> _Problem description_
The following entries are to be repeated exactly, and the pictures are to be left behind.

--- Information given Enclosed Below ---

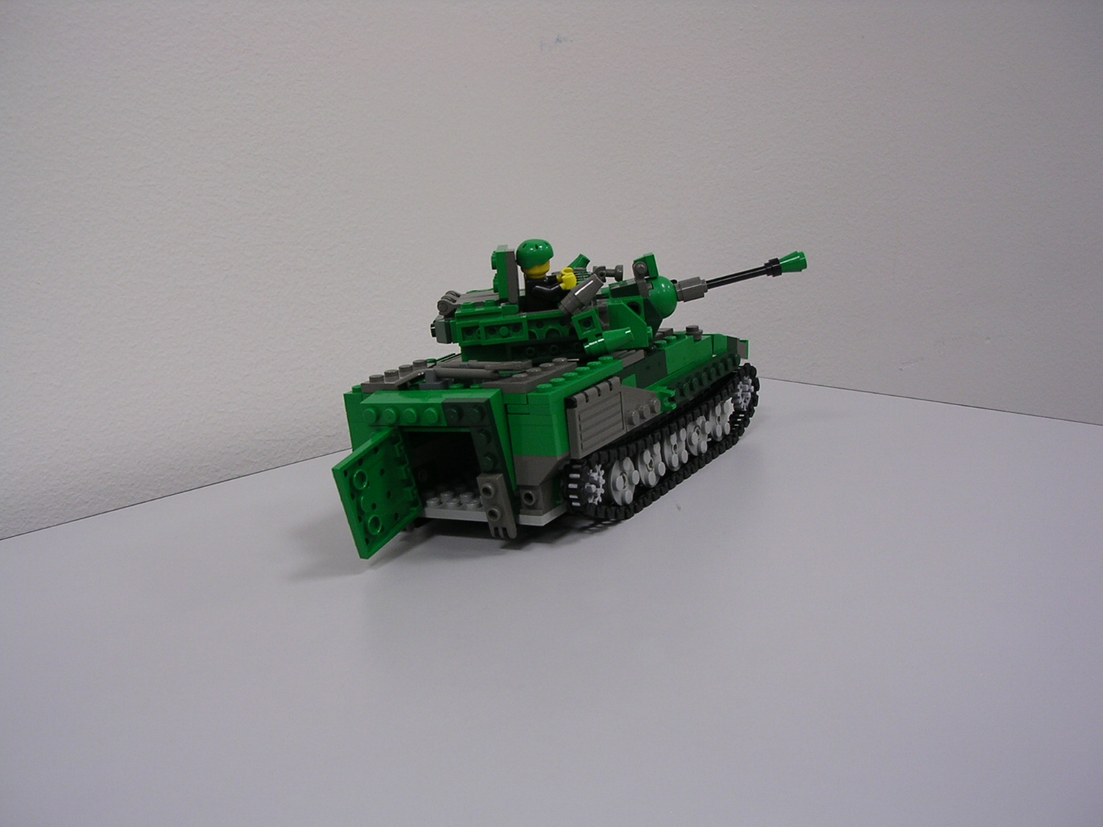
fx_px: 1211
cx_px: 552
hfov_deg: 49.0
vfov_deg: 37.7
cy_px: 414
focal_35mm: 38
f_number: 2.8
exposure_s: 1/7.9
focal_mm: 5.8
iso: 100
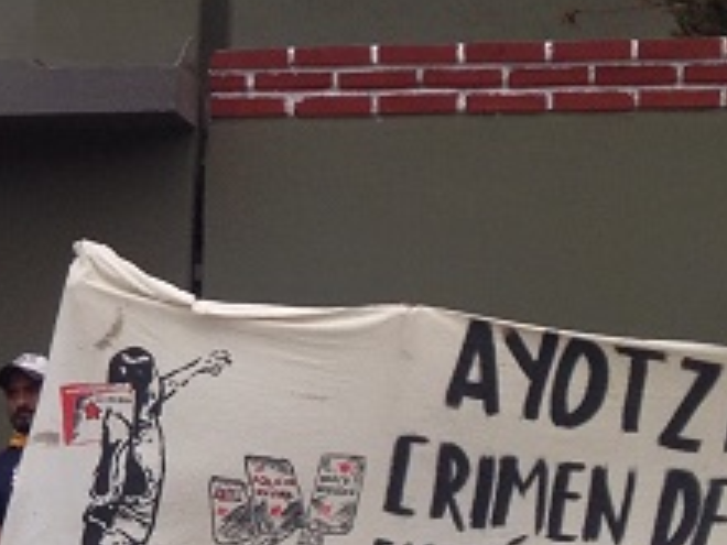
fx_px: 3339
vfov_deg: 9.3
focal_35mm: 159
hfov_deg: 11.9
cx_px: -357
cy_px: 347
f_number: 2.4
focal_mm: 4.28
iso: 50
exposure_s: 1/1022
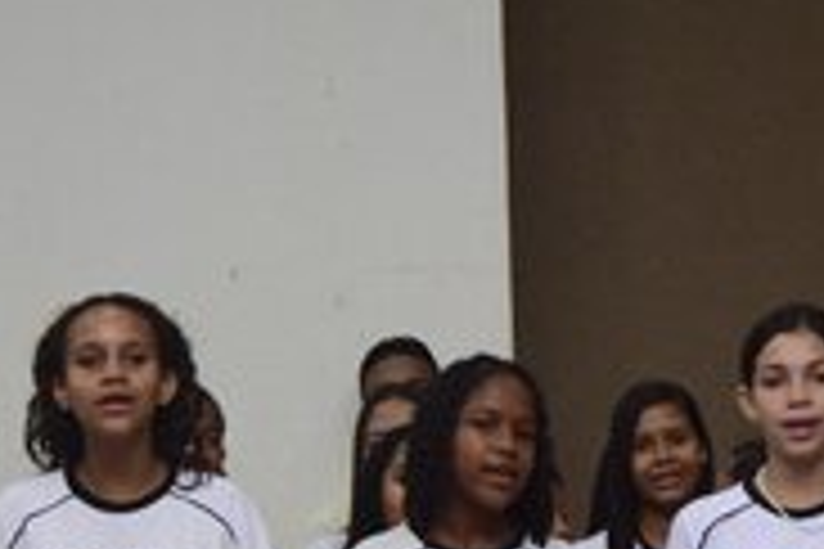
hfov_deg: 14.2
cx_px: 441
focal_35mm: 144
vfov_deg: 9.5
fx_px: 3297
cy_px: 554
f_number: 5
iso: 2000
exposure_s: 1/160
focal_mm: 45
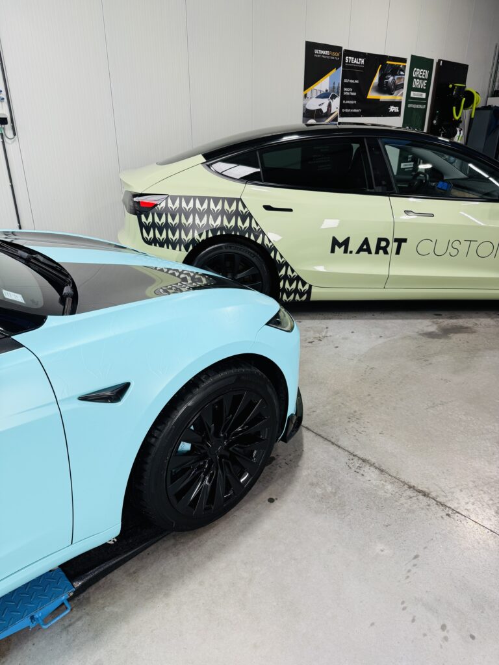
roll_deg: +0.1
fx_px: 461
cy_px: 332
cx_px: 250
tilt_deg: -23.3
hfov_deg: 56.8
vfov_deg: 71.6
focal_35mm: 24
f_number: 1.78
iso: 50
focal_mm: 6.76
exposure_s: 1/100
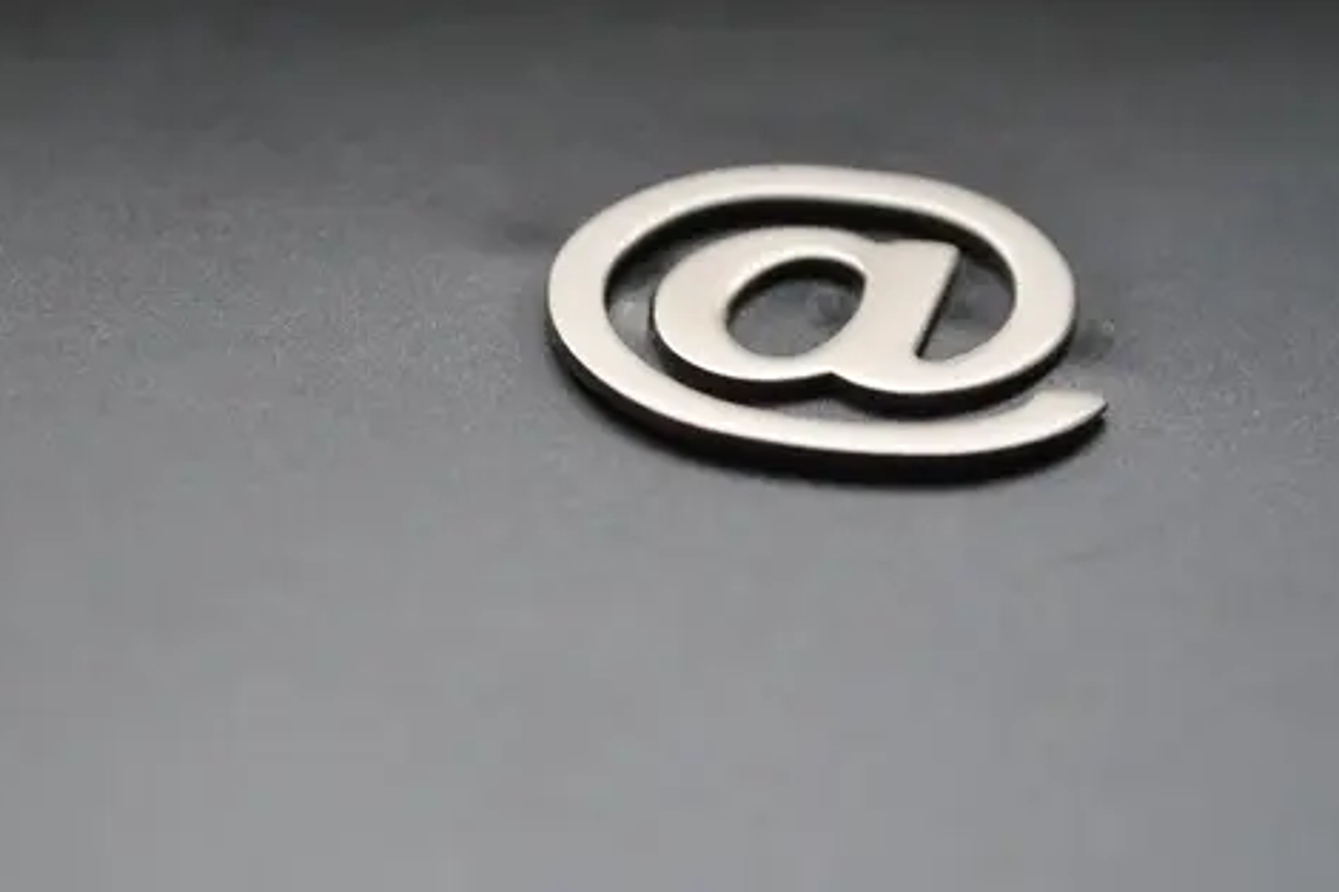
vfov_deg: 14.8
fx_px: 3421
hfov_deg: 22.1
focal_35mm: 92
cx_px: 692
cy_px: 513
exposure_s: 1/30
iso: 200
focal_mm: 48
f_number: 5.3
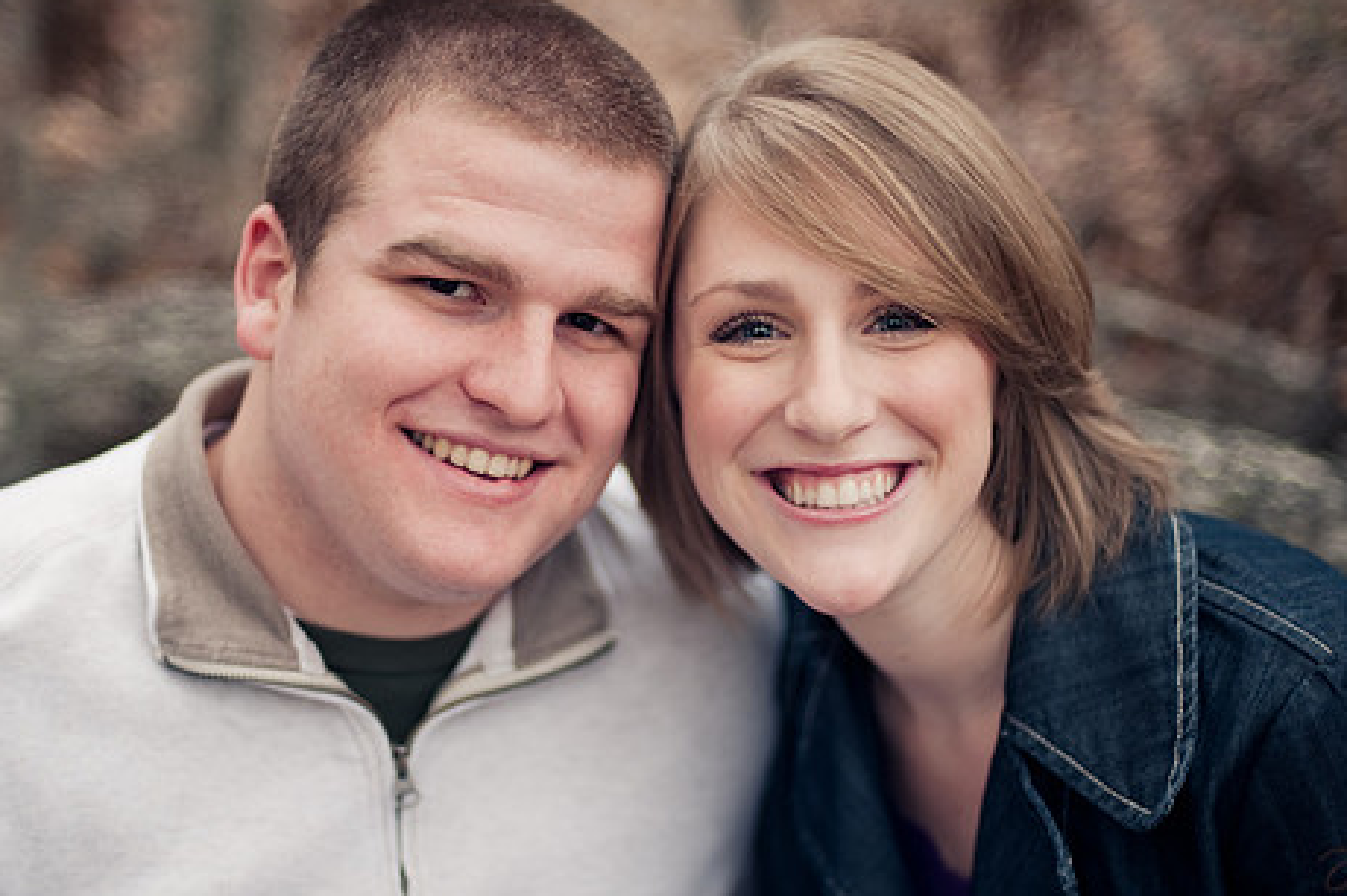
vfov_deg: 21.5
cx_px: 659
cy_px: 480
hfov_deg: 31.9
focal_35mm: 63
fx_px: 2355
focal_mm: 50
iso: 200
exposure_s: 1/125
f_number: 1.4
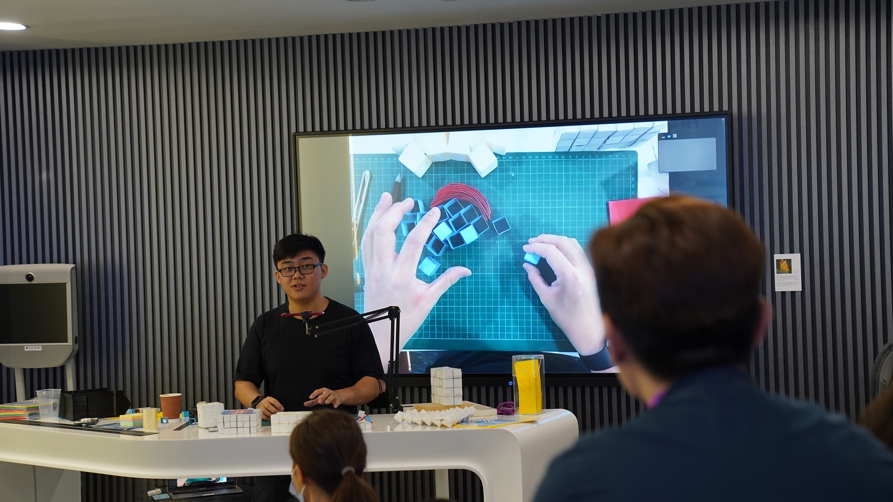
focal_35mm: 71
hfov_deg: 29.7
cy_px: 259
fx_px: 1681
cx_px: 445
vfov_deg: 17.0
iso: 1000
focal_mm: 67
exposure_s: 1/160
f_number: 4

--- End of Enclosed Information given ---

> _Answer to this task_
fx_px: 1211
cx_px: 552
hfov_deg: 49.0
vfov_deg: 37.7
cy_px: 414
focal_35mm: 38
f_number: 2.8
exposure_s: 1/7.9
focal_mm: 5.8
iso: 100
fx_px: 3339
vfov_deg: 9.3
focal_35mm: 159
hfov_deg: 11.9
cx_px: -357
cy_px: 347
f_number: 2.4
focal_mm: 4.28
iso: 50
exposure_s: 1/1022
hfov_deg: 14.2
cx_px: 441
focal_35mm: 144
vfov_deg: 9.5
fx_px: 3297
cy_px: 554
f_number: 5
iso: 2000
exposure_s: 1/160
focal_mm: 45
roll_deg: +0.1
fx_px: 461
cy_px: 332
cx_px: 250
tilt_deg: -23.3
hfov_deg: 56.8
vfov_deg: 71.6
focal_35mm: 24
f_number: 1.78
iso: 50
focal_mm: 6.76
exposure_s: 1/100
vfov_deg: 14.8
fx_px: 3421
hfov_deg: 22.1
focal_35mm: 92
cx_px: 692
cy_px: 513
exposure_s: 1/30
iso: 200
focal_mm: 48
f_number: 5.3
vfov_deg: 21.5
cx_px: 659
cy_px: 480
hfov_deg: 31.9
focal_35mm: 63
fx_px: 2355
focal_mm: 50
iso: 200
exposure_s: 1/125
f_number: 1.4
focal_35mm: 71
hfov_deg: 29.7
cy_px: 259
fx_px: 1681
cx_px: 445
vfov_deg: 17.0
iso: 1000
focal_mm: 67
exposure_s: 1/160
f_number: 4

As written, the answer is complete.